China is a vast country with an equally vast population that can be hard to get a handle on as a visitor. Route one into the Chinese psyche and culture is visiting the number attraction in the capital of Beijing, the Forbidden City.
For five centuries the powerbase of Chinese power, the inner sanctum of the Chinese mind when the nation first came across the Western 'barbarians' and their gunships, the walled Forbidden City is today open as a lavish museum.
This city within a city was ornately fashioned back in the 15th century and consists of almost 1,000 buildings spread across a sprawling site in Beijing's epicentre. It is of architectural as well as historic importance, recognised by UNESCO as one of the world's best-preserved wooden structures.

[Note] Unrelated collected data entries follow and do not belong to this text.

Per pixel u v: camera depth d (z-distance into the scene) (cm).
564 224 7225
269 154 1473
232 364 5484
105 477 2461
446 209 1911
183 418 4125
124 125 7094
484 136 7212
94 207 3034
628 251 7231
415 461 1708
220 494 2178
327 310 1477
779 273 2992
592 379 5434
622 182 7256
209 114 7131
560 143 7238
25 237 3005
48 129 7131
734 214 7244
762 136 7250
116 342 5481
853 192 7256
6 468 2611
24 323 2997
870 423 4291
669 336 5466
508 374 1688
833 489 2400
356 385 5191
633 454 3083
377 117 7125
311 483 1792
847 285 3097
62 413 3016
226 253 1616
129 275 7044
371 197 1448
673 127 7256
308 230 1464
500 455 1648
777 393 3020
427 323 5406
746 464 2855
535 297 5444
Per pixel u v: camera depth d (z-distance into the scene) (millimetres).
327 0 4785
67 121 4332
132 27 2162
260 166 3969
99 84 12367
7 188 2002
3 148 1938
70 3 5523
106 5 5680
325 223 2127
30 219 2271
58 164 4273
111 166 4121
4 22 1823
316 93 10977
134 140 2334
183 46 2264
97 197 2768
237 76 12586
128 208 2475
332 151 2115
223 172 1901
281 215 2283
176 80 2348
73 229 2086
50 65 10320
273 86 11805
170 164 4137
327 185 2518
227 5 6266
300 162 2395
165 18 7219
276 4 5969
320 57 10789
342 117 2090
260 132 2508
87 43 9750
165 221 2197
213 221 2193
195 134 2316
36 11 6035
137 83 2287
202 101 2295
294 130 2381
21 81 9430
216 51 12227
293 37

Visiting today is an enthralling experience as you stroll amidst the ghosts of the Ming and Qing dynasties, through epic staterooms and tiny water laced gardens where the relentless buzz of modern China feels very far away indeed.
Where is it?
Beijing in the northwest interior of China, around 800 miles north of the country's largest city of Shanghai.
What is it?
A UNESCO World Heritage listed city within a city in the Chinese capital, for five centuries the elaborate powerbase of the Ming and Qing dynasties, now open as a museum.
Best time to visit?
The Forbidden City can be visited at all times of year, though Spring (March to May) and Autumn (September-November) are the most comfortable times to visit when temperatures are cooler. Summer days can bring high temperatures, while the Winter months can see the mercury drop below zero and snow come to Beijing. Despite recent attempts by the authorities to deal with the problem smog can still be an issue at any time of year.
The mighty Meridian Gate is a fitting introduction to the Forbidden City, a foreboding, breathtakingly dramatic portal that rises like a giant leviathan above Tiananmen Square. Its five vast arches hint at the architectural and historic riches housed within.